『デボネア・ドライブ』

2008年一番の収穫(マンガに限らず)は朝倉世界一の『デボネア・ドライブ』じゃないかと思った*1

デボネア・ドライブ 1 (BEAM COMIX)

デボネア・ドライブ 1 (BEAM COMIX)

朝倉世界一のギャグセンスとリリカルな部分と、すべてが全開になっている感じで、わー朝倉世界一ってこんなに絵がうまかったっけ、て思った。

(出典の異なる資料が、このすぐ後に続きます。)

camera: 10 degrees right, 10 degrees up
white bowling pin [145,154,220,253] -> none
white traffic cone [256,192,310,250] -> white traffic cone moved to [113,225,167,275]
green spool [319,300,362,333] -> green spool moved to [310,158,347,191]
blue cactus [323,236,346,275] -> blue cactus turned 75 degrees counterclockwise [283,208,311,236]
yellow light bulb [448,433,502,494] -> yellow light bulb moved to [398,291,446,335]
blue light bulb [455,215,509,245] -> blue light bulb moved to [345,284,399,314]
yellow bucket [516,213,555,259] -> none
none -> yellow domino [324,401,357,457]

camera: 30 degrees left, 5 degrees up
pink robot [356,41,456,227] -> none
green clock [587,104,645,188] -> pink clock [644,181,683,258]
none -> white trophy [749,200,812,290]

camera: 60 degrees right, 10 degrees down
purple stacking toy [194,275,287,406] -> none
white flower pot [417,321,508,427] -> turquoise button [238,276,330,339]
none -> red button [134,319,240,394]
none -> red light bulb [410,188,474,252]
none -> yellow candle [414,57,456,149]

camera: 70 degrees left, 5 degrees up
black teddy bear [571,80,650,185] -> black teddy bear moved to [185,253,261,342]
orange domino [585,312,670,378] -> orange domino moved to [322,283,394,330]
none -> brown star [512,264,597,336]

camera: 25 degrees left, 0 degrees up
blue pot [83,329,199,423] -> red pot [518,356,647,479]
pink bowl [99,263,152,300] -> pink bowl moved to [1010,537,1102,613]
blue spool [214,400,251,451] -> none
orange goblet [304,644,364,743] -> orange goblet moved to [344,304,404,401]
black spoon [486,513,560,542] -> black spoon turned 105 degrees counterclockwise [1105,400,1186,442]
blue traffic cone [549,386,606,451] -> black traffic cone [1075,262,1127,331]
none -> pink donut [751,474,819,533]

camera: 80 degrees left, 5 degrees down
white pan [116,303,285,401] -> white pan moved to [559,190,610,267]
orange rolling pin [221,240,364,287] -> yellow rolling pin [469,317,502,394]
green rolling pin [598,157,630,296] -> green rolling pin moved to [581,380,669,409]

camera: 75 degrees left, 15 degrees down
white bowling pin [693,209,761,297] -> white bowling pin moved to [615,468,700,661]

『フラン県こわい城』で展開された仲間内の戯れとか、『地獄のサラミちゃん』で展開された夢みたいなお仕事の世界とかは、フィクショナルな世界の中に閉じていて、絵柄としても閉ざされた構図を描いていたようにおもうのだけど、コミックギガに連載されていたようなリリカルすぎる作品が持っていたフランス映画みたいな広がりが、ロードムービー的に日本の実際の地名を描写していくドラマの中で、倒錯も含めて肯定されて、朝倉世界一のレンジのすべてが総合されたみたいに、どこまでも開けてゆくような美しい画面として繰り広げられている。フィクションとして現代日本の風景に覆いかぶさっていくんだ。

朝倉世界一の初期作品を集めてコミックとして比類なく実験的にも奥深いモチーフを潜在させていた『幸福の毛』を読み返してみたくなるくらい、『デボネア・ドライブ』は朝倉世界一が持っていたポテンシャルがすべて繰り出されていると思ったのだけど、『幸福の毛』をどこにしまいこんだかわからなくなってしまった。

幸福の毛

幸福の毛

というか庄司薫が指し示した隘路を抜けているもののひとつという気もしたりとか。